■ **DATASET EXTRACT**:

────────────────────

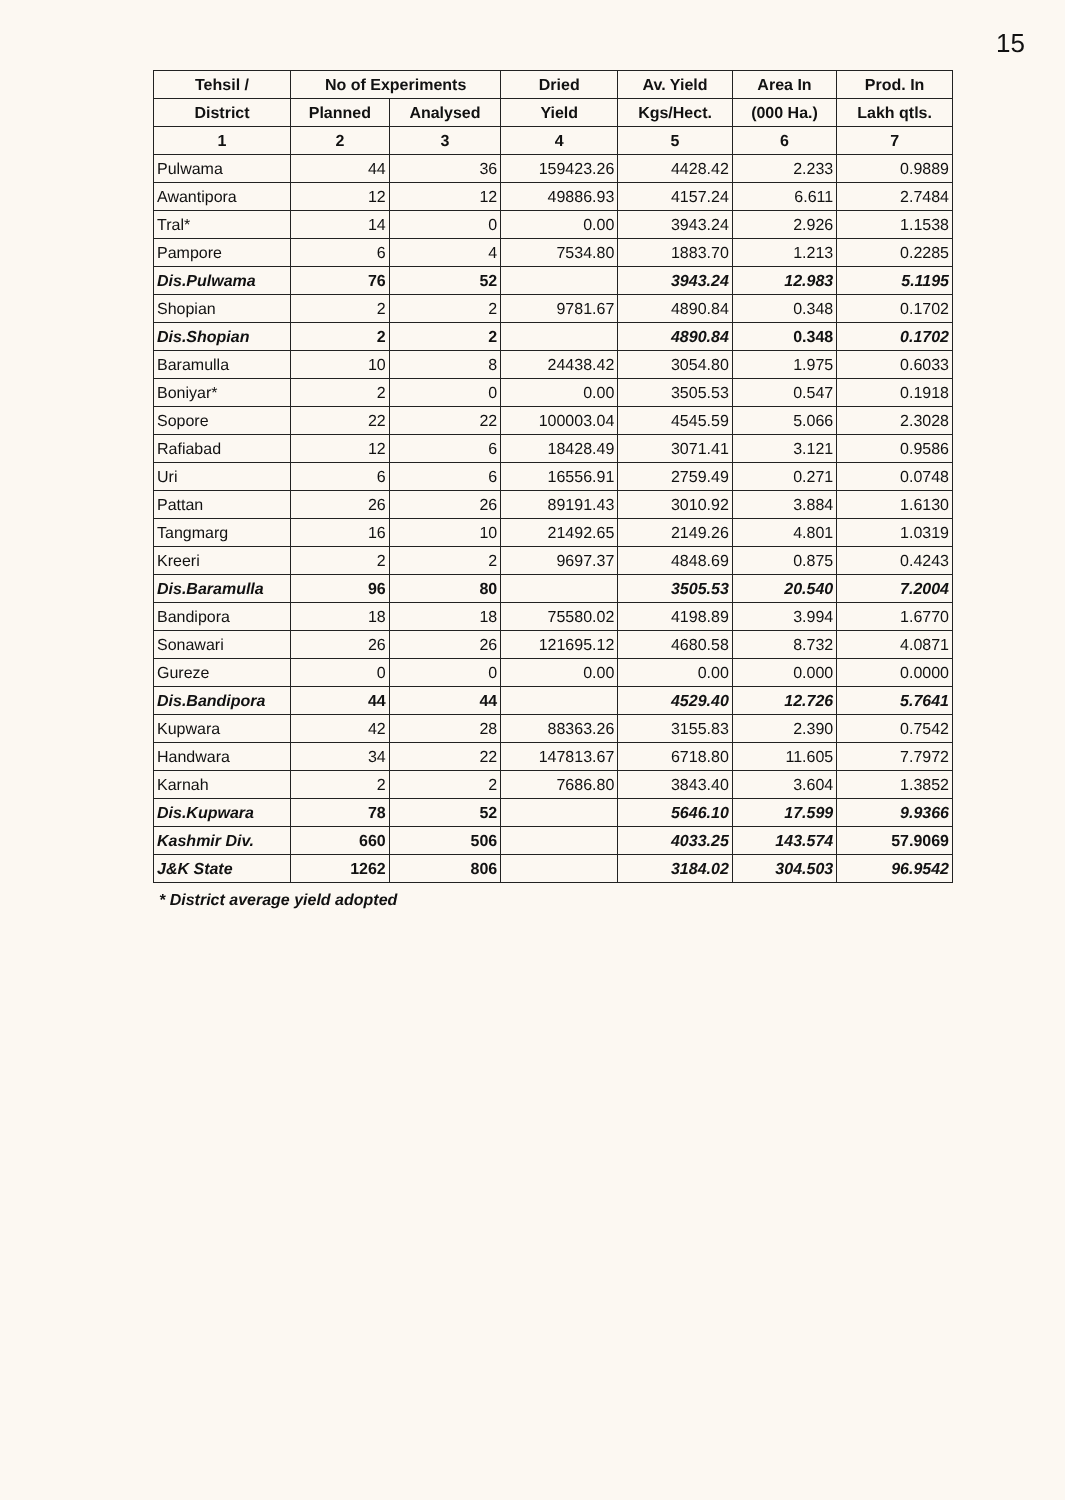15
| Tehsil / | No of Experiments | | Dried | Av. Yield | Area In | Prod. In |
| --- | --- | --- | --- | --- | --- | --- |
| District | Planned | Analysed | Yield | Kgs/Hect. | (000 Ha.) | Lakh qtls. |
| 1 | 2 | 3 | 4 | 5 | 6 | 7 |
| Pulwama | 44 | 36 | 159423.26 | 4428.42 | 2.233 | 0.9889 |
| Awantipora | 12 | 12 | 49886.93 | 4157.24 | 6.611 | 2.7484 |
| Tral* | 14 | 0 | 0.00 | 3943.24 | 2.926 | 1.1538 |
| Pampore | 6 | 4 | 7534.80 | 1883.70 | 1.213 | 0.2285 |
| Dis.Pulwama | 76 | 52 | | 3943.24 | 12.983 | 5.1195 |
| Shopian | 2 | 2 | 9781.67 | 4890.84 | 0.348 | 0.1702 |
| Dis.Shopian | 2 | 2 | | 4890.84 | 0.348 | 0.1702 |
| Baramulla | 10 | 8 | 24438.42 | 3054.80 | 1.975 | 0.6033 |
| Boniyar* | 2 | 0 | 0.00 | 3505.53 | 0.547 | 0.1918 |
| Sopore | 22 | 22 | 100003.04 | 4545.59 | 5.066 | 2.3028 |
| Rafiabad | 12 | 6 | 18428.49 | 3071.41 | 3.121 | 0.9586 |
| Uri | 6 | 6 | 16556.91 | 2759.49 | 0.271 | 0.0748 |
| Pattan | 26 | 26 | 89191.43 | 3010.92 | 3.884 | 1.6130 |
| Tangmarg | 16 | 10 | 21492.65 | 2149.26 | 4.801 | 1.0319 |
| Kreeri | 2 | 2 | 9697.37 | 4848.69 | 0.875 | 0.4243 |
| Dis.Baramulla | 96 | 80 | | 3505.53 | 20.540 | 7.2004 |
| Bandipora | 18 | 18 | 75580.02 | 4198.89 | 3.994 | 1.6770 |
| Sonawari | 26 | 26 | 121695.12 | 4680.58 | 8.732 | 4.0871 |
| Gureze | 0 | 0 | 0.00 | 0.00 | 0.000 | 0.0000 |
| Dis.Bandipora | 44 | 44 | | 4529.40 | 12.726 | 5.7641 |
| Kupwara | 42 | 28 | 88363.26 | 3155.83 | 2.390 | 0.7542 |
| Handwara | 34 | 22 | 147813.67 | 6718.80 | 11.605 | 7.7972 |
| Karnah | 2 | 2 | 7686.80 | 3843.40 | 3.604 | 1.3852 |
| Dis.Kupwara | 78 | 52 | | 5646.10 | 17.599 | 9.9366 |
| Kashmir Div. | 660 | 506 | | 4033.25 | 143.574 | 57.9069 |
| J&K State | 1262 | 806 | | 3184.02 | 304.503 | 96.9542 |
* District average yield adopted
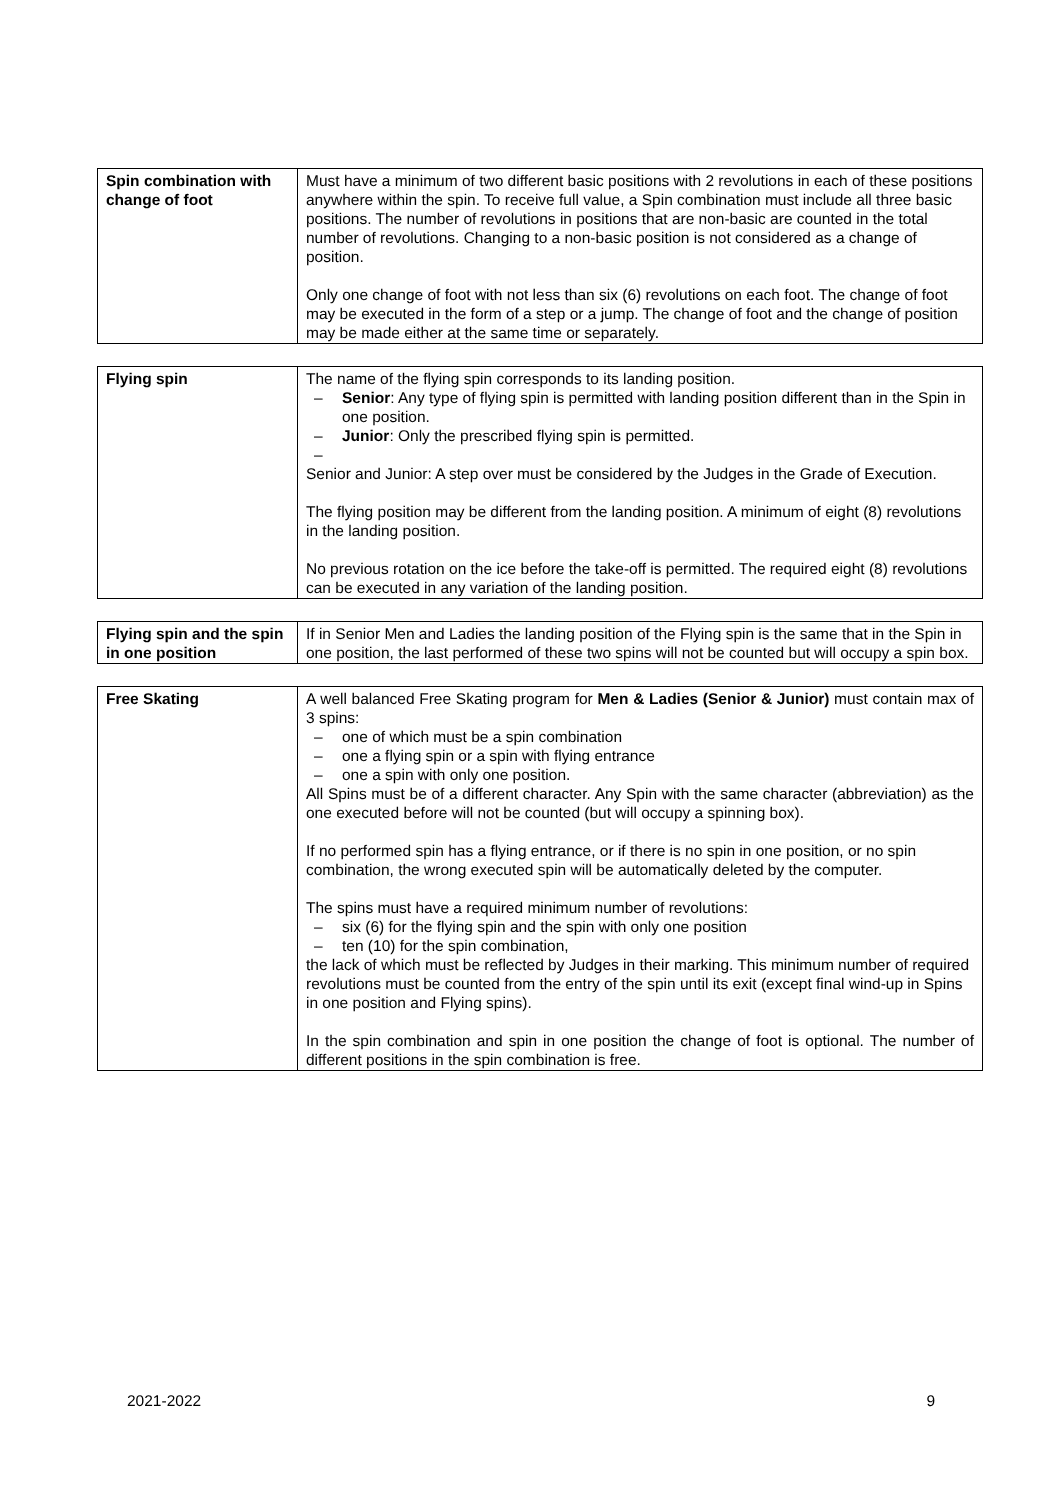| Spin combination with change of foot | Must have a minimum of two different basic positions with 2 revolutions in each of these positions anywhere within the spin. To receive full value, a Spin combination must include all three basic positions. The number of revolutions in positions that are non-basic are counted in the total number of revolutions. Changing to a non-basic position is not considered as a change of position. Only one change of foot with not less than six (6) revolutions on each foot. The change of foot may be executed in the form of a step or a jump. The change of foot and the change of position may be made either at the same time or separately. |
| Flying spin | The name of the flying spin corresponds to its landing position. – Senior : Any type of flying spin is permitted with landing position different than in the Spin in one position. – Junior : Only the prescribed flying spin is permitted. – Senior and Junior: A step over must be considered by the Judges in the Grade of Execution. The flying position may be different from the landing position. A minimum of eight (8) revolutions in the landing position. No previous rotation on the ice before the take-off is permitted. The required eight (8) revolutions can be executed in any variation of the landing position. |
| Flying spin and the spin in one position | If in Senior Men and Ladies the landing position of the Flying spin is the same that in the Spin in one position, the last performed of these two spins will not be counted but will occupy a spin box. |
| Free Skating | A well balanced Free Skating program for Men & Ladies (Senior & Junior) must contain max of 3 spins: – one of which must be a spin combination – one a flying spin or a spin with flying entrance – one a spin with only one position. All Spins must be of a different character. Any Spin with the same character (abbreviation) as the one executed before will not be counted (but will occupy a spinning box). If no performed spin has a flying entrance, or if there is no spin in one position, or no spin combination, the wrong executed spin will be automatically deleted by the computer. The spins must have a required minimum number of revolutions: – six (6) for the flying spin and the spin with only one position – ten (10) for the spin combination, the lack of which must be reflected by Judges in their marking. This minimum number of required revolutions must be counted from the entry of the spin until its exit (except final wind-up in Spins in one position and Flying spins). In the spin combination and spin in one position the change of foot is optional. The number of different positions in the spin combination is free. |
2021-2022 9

────────────────────

Retype the records above word for word, from their first line through the line containing "2.390 | 0.7542 |", and leave out every picture.

15
| Tehsil / | No of Experiments | | Dried | Av. Yield | Area In | Prod. In |
| --- | --- | --- | --- | --- | --- | --- |
| District | Planned | Analysed | Yield | Kgs/Hect. | (000 Ha.) | Lakh qtls. |
| 1 | 2 | 3 | 4 | 5 | 6 | 7 |
| Pulwama | 44 | 36 | 159423.26 | 4428.42 | 2.233 | 0.9889 |
| Awantipora | 12 | 12 | 49886.93 | 4157.24 | 6.611 | 2.7484 |
| Tral* | 14 | 0 | 0.00 | 3943.24 | 2.926 | 1.1538 |
| Pampore | 6 | 4 | 7534.80 | 1883.70 | 1.213 | 0.2285 |
| Dis.Pulwama | 76 | 52 | | 3943.24 | 12.983 | 5.1195 |
| Shopian | 2 | 2 | 9781.67 | 4890.84 | 0.348 | 0.1702 |
| Dis.Shopian | 2 | 2 | | 4890.84 | 0.348 | 0.1702 |
| Baramulla | 10 | 8 | 24438.42 | 3054.80 | 1.975 | 0.6033 |
| Boniyar* | 2 | 0 | 0.00 | 3505.53 | 0.547 | 0.1918 |
| Sopore | 22 | 22 | 100003.04 | 4545.59 | 5.066 | 2.3028 |
| Rafiabad | 12 | 6 | 18428.49 | 3071.41 | 3.121 | 0.9586 |
| Uri | 6 | 6 | 16556.91 | 2759.49 | 0.271 | 0.0748 |
| Pattan | 26 | 26 | 89191.43 | 3010.92 | 3.884 | 1.6130 |
| Tangmarg | 16 | 10 | 21492.65 | 2149.26 | 4.801 | 1.0319 |
| Kreeri | 2 | 2 | 9697.37 | 4848.69 | 0.875 | 0.4243 |
| Dis.Baramulla | 96 | 80 | | 3505.53 | 20.540 | 7.2004 |
| Bandipora | 18 | 18 | 75580.02 | 4198.89 | 3.994 | 1.6770 |
| Sonawari | 26 | 26 | 121695.12 | 4680.58 | 8.732 | 4.0871 |
| Gureze | 0 | 0 | 0.00 | 0.00 | 0.000 | 0.0000 |
| Dis.Bandipora | 44 | 44 | | 4529.40 | 12.726 | 5.7641 |
| Kupwara | 42 | 28 | 88363.26 | 3155.83 | 2.390 | 0.7542 |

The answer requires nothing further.